The paper presents several key findings, demonstrating uniformly high performance across different model configurations in generating linguistically coherent outputs and forming meaningful syntactic and semantic word clusters. Models exhibited:

• Linguistic Acceptability: A comparative analysis using the Zorro test suite revealed consistent model sensitivity to specific linguistic constructs, albeit with some challenges in complex syntactic phenomena like subject-verb agreement.
• Word Embedding Visualizations: Examination through t-SNE visualizations authenticated the models' ability to differentiate and cluster syntactic (e.g., nouns vs. verbs) and semantic categories (e.g., animals, body parts), reinforcing the potential of minimal input in establishing foundational linguistic classifications.
• Cloze Test Performance: Models achieved over 90% accuracy in cloze tests designed to assess the differentiation between nouns and verbs, showcasing robust context understanding.

Discussion

This investigation enriches the discourse on language learnability from single-child input, affirming the feasibility of deriving substantial linguistic knowledge from constrained datasets. The choice to replicate the linguistic environment of a single child provides a precise, though challenging, framework for examining model learnability and efficiency. Despite the constrained input, the models demonstrated a remarkable aptitude for language structure and semantics, suggesting intrinsic capabilities for distributional learning that could mirror aspects of human language acquisition.
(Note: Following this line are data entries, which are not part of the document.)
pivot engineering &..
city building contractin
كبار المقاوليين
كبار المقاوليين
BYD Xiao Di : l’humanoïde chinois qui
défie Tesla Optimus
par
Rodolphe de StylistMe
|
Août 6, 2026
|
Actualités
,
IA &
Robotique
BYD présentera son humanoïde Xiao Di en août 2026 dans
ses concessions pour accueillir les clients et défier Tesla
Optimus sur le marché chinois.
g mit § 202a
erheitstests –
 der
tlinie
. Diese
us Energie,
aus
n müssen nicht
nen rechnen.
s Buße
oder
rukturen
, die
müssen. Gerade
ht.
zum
The research holds both theoretical and practical implications, pushing the boundaries of our understanding of LLM capabilities and their utility as proxies for human language learning processes. It also posits a foundation for future inquiries into more efficient learning strategies and the integration of multi-modal learning to further align computational models with human language acquisition scenarios.

Future Directions

Looking forward, the exploration into multi-modal learning stands as a promising avenue, potentially enriching the learning context and improving model proficiency with more realistic scenarios mimicking child language acquisition. Additionally, further work could explore the depth of semantic understanding and the mechanisms through which models discern and internalize language structures from limited input, also considering the ethical and societal implications of deploying such technology in real-world applications.